Benko, though, sees in Toro a potential star. He says today’s fighters are really just showmen, and that today’s boxing is really just show business.
“I can get a million bums that can box,” Nick says, “but Toro’s got it in him to fill a stadium.”
Eddie, despite his principles, needs (and just as important, wants) the money, so he takes the job from Benko, a slimy man he intensely dislikes, even if he’s able to have a civil enough conversation with him. He trades on his credibility to sell Toro as a legitimate fighter on a trip out to California.
Can he box? “He’s no Gene Tunney,” Eddie says. Can he punch? “Not like Jack Dempsey,” Eddie says. Eddie turns to a supposed toughness as Toro’s true strength. “He’s got an iron jaw and a cast iron stomach, not a man alive can hurt him,” Eddie boldly lies.
His first fight in California is an obvious con job with an uncooperative patsy. When it is stopped early, there is booing and garbage raining in from the audience. From that point on, Eddie is put in charge of Toro’s tour of fixed fights if he can fix things with the California commission, which he does.
We see Toro in a montage battering opponents on the take, which he’s blissfully unaware is the case. He runs into some trouble in Oklahoma against a Native American fighter named Chief Firebird (Abel Fernandez), whose tribe have come to the event, making him question whether he can take the dive with his pride at stake. The “chicken wire routine” is suggested, and Firebird goes along with it, preserving his pride while slicing his mouth all to hell.
As Toro tours the country on his personalized promotional bus — which boasts that it’s carrying the “Fighting Sensation of Two Continents” — we begin to see how sadly pathetic he is. Though hulking, he is feeble, and proves incapable even of defending himself against Nick’s playful jabbing during a photo opportunity. When asked at a private meeting with “punched out” former champ Gus Dundee (Pat Comiskey) what Toro really has, Eddie admits, “He can stand up if you don’t press him too much.”
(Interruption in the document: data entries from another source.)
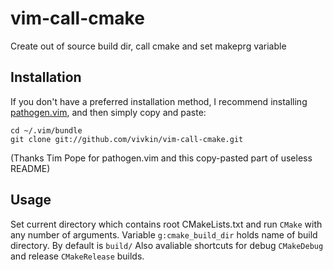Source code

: vim-call-cmake
==============

Create out of source build dir, call cmake and set makeprg variable

## Installation

If you don't have a preferred installation method, I recommend
installing [pathogen.vim](https://github.com/tpope/vim-pathogen), and
then simply copy and paste:

    cd ~/.vim/bundle
    git clone git://github.com/vivkin/vim-call-cmake.git

(Thanks Tim Pope for pathogen.vim and this copy-pasted part of useless README)

## Usage

Set current directory which contains root CMakeLists.txt and run `CMake` with any number of arguments. Variable `g:cmake_build_dir` holds name of build directory. By default is `build/`
Also avaliable shortcuts for debug `CMakeDebug` and release `CMakeRelease` builds.
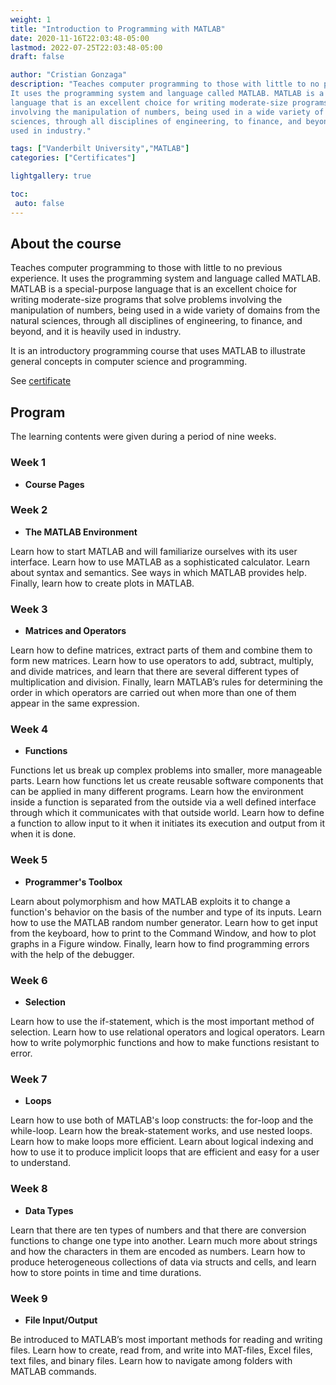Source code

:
 ```yaml
---
weight: 1
title: "Introduction to Programming with MATLAB"
date: 2020-11-16T22:03:48-05:00
lastmod: 2022-07-25T22:03:48-05:00
draft: false

author: "Cristian Gonzaga"
description: "Teaches computer programming to those with little to no previous experience. 
It uses the programming system and language called MATLAB. MATLAB is a special-purpose 
language that is an excellent choice for writing moderate-size programs that solve problems 
involving the manipulation of numbers, being used in a wide variety of domains from the natural 
sciences, through all disciplines of engineering, to finance, and beyond, and it is heavily 
used in industry."

tags: ["Vanderbilt University","MATLAB"]
categories: ["Certificates"]

lightgallery: true

toc:
 auto: false
---
```

<!--more-->

## About the course

Teaches computer programming to those with little to no previous experience. 
It uses the programming system and language called MATLAB. MATLAB is a special-purpose 
language that is an excellent choice for writing moderate-size programs that solve problems 
involving the manipulation of numbers, being used in a wide variety of domains from the natural 
sciences, through all disciplines of engineering, to finance, and beyond, and it is heavily 
used in industry.

It is an introductory programming course that uses MATLAB to illustrate general 
concepts in computer science and programming.

See [certificate](https://coursera.org/share/45e983457108d7701039e8bcb25120fa)

## Program

The learning contents were given during a period of nine weeks.

### Week 1

* **Course Pages**

### Week 2

* **The MATLAB Environment**

Learn how to start MATLAB and will familiarize ourselves with its user interface. 
Learn how to use MATLAB as a sophisticated calculator. 
Learn about syntax and semantics. 
See ways in which MATLAB provides help. 
Finally, learn how to create plots in MATLAB.

### Week 3

* **Matrices and Operators**

Learn how to define matrices, extract parts of them and combine them to form new matrices. 
Learn how to use operators to add, subtract, multiply, and divide matrices, and 
learn that there are several different types of multiplication and division. 
Finally, learn MATLAB’s rules for determining the order in which operators are carried out when more 
than one of them appear in the same expression.

### Week 4

* **Functions**

Functions let us break up complex problems into smaller, more manageable parts. 
Learn how functions let us create reusable software components that can be applied in many different programs. 
Learn how the environment inside a function is separated from the outside via a well 
defined interface through which it communicates with that outside world. 
Learn how to define a function to allow input to it when it initiates its execution and output from it when it is done.


### Week 5

* **Programmer's Toolbox**

Learn about polymorphism and how MATLAB exploits it to change a function's behavior on the basis 
of the number and type of its inputs. Learn how to use the MATLAB random number generator. 
Learn how to get input from the keyboard, how to print to the Command Window, and how to plot graphs in a Figure window. 
Finally, learn how to find programming errors with the help of the debugger.

### Week 6

* **Selection**

Learn how to use the if-statement, which is the most important method of selection. 
Learn how to use relational operators and logical operators. 
Learn how to write polymorphic functions and how to make functions resistant to error.

### Week 7

* **Loops**

Learn how to use both of MATLAB's loop constructs: the for-loop and the while-loop. 
Learn how the break-statement works, and use nested loops. 
Learn how to make loops more efficient. 
Learn about logical indexing and how to use it to produce implicit loops that 
are efficient and easy for a user to understand.

### Week 8

* **Data Types**

Learn that there are ten types of numbers and that there are conversion functions to change one type into another. 
Learn much more about strings and how the characters in them are encoded as numbers. 
Learn how to produce heterogeneous collections of data via structs and cells, and 
learn how to store points in time and time durations.

### Week 9

* **File Input/Output**

Be introduced to MATLAB’s most important methods for reading and writing files. 
Learn how to create, read from, and write into MAT-files, Excel files, text files, and binary files. 
Learn how to navigate among folders with MATLAB commands.
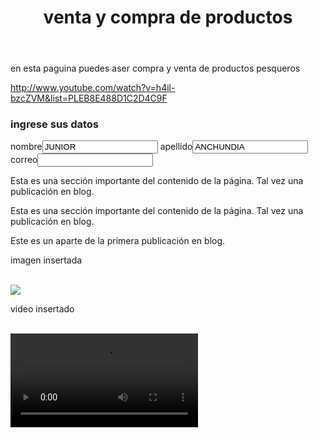 
<!DOCTYPE html>
<html>
<head>
<title>productosPesqueros</title>
</head>

<body>

<header><h1>venta y compra de productos<h1></header>
<section>
<p>en esta paguina puedes aser compra y venta de productos pesqueros </p>
<nav>
<a href='#'>http://www.youtube.com/watch?v=h4il-bzcZVM&list=PLEB8E488D1C2D4C9F</a>
</nav>
<p><h3>ingrese sus datos</h3></p>
nombre<input type="text" value="JUNIOR">
apellido<input type="text" value="ANCHUNDIA">
</br>correo<input type="email" >
</section>
<section>
<article>
    <p>
    Esta es una sección importante del contenido de la página.
    Tal vez una publicación en blog.
    </p>
    </article>
    <article>
    <p>
    Esta es una sección importante del contenido de la página.
    Tal vez una publicación en blog.
    </p>
</aside>
    </p>
    Este es un aparte de la primera publicación en blog.
    </p>
    </aside>
    </article>
</section>
<p>imagen insertada</p>
<br><img src="C:\Users\junior\Pictures\imagenes panatalla\images (4).jpg">

<p>video insertado</p>
<br><video src="DBZ-YASKE.mp4" controls>

<section>
<audio>
<br><audio src="Prince Royce   Darte un Beso (Lyric).mp3" type="audio/mp3" controls>
</audio>
</section>




</body>



</html>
We are guided, of course, to a showdown with the world heavyweight champion, Buddy Brannen (former real champion Max Baer, who can actually act a little), and we get a dramatic conclusion to the story after that encounter. (There were actually two endings shot for the film, one a little more drastic on what should be done about boxing, but most copies available now, including the version on Amazon Prime, feature the lighter conclusion that suggests the government should investigate the sport.)
Bogart, who was dying of cancer while shooting and would pass away in 1957, is as strong as he can be in his final film role, but just about every scene with Steiger is owned by Steiger. His slick talking, heartless boxing promoter is a bit over the top, of course, because it’s a dramatic film. But there is enough truth in the character that you come to really hate the man. He is closer to evil than simply disagreeable.
Speaking of truth in characters, it’s always been figured that Schulberg took a lot from Primo Carnera, the pro wrestling and boxing star whose pugilistic career has always been fascinating. Carnera, in fact, sued Columbia Pictures for $1.5 million, claiming the film was based on him. He did not win the case.
Rating: 3.5/5. I guess I should make clear that 3.5/5 is, to me, a “very good” movie, to put it as simply as possible. Robson’s direction and Yordan’s screenplay are solid, and Burnett Guffey’s cinematography was nominated for an Oscar. Bogart certainly had greater roles and more iconic, healthy performances, but this is not a bad way to close a legendary career. Steiger is brilliantly loathsome, and the supporting cast all carry their weight, including the ex-fighters who all do as good a job as you could hope or better. It does have some of that stilted acting and writing that was more of the style at the time, but it’s hardly the worst example of that; simply that compared to more modern fare, it is present here, as it would be, this being a 64-year-old movie and all. The fight scenes are pretty brutal by the standards of the day and nicely shot, if you’re interested in the boxing action itself.